# Records for the task

◇ ◇ ◇ ◇ ◇

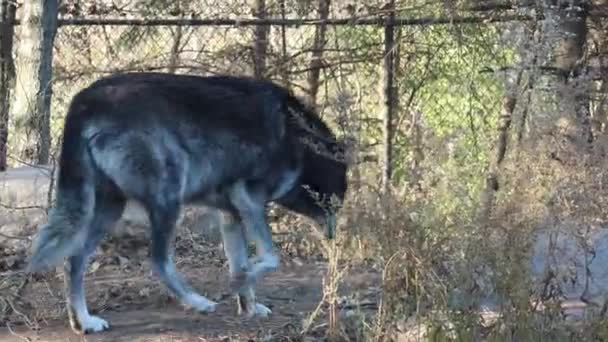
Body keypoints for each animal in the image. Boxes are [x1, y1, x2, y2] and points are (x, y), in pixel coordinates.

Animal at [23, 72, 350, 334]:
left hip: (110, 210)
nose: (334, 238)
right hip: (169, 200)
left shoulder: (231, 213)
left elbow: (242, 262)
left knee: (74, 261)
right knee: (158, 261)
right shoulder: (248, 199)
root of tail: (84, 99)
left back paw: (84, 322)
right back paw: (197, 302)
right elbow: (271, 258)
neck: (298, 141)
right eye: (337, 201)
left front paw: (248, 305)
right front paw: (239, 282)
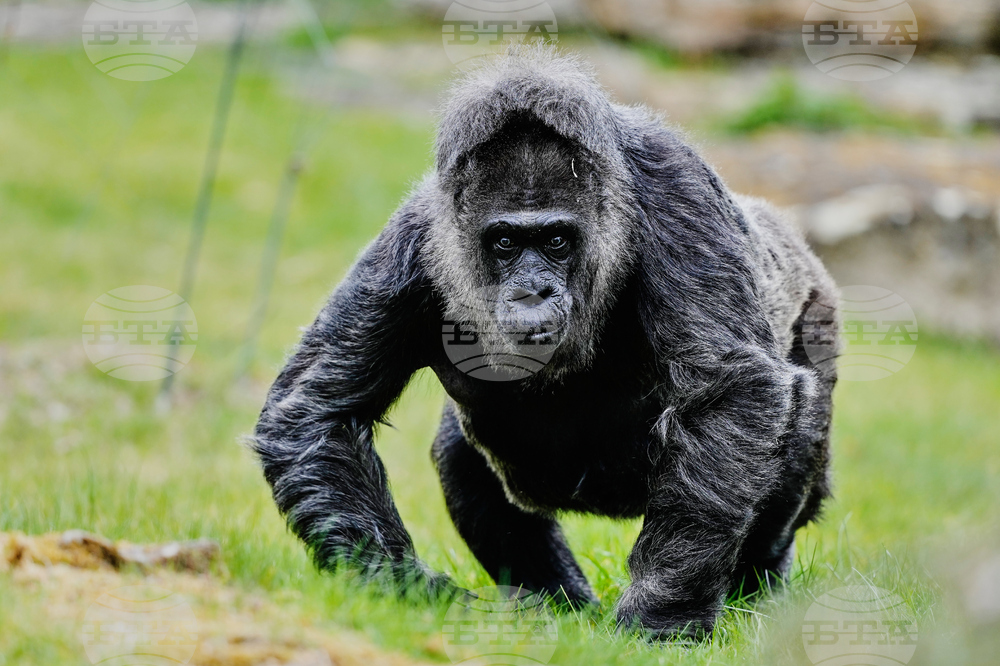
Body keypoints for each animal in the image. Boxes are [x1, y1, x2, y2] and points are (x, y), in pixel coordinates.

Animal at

◇ ◇ ◇ ◇ ◇

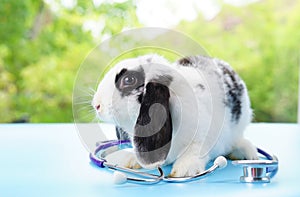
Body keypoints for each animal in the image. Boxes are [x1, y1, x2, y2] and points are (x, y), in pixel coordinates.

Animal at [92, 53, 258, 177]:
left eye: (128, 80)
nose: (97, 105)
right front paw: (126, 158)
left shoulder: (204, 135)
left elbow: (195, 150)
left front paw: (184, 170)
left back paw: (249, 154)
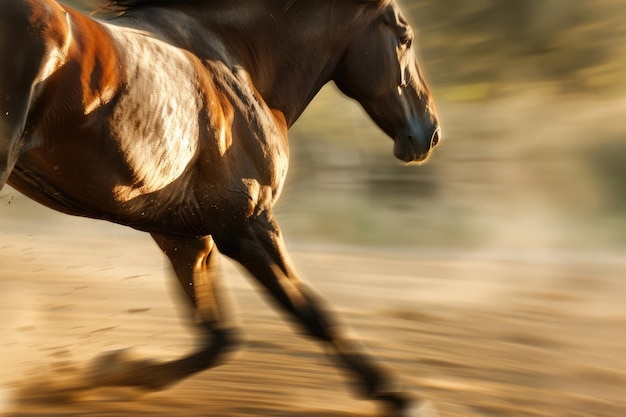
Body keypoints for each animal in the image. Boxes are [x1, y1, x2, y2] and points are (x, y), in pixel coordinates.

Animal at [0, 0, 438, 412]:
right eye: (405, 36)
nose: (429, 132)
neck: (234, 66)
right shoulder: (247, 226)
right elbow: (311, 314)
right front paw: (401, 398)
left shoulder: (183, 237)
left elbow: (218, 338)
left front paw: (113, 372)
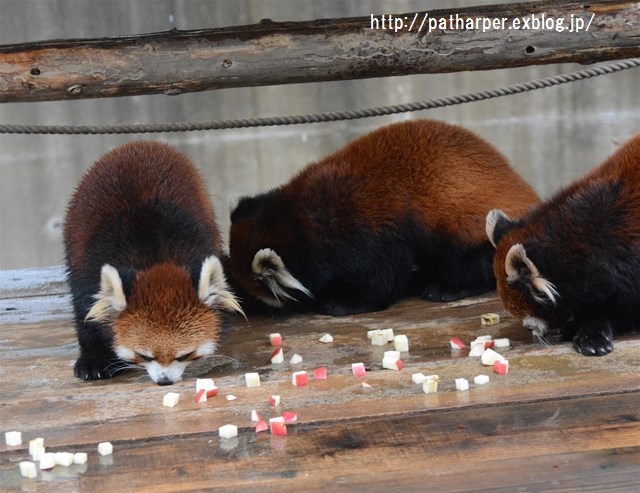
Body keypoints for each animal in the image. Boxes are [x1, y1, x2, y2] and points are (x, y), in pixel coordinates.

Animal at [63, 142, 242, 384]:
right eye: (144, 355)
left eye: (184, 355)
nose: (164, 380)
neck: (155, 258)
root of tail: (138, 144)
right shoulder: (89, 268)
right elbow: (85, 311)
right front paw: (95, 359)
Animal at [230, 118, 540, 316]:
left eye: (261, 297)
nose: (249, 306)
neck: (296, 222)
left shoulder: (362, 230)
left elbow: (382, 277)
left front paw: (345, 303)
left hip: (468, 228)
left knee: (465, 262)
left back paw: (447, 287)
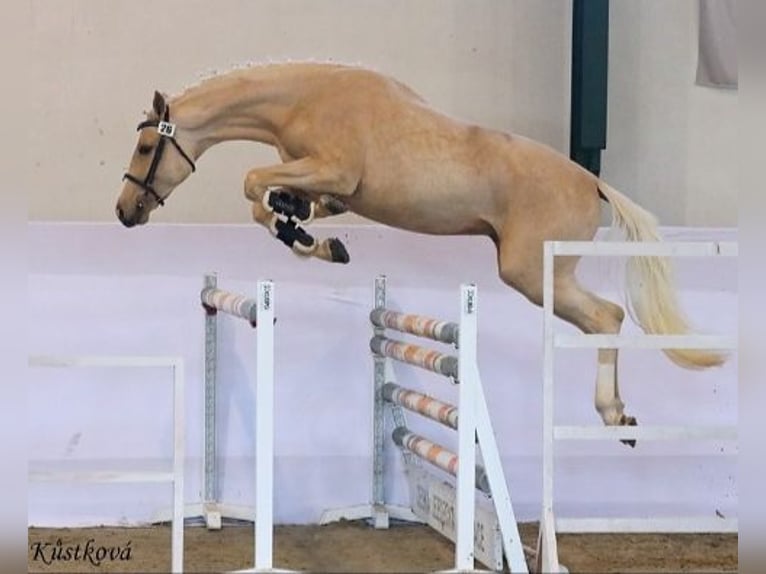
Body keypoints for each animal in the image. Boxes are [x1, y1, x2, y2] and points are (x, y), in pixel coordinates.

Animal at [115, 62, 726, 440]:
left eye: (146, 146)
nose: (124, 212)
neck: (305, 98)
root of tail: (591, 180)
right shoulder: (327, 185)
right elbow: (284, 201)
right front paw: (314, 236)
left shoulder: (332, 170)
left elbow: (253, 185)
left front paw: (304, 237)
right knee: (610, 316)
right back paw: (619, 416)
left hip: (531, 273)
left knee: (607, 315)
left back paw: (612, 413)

◇ ◇ ◇ ◇ ◇

# Your objective
The lines to copy are those in the listing that contain "root".

# Output
root of tail: (84, 99)
root of tail: (138, 144)
root of tail: (591, 180)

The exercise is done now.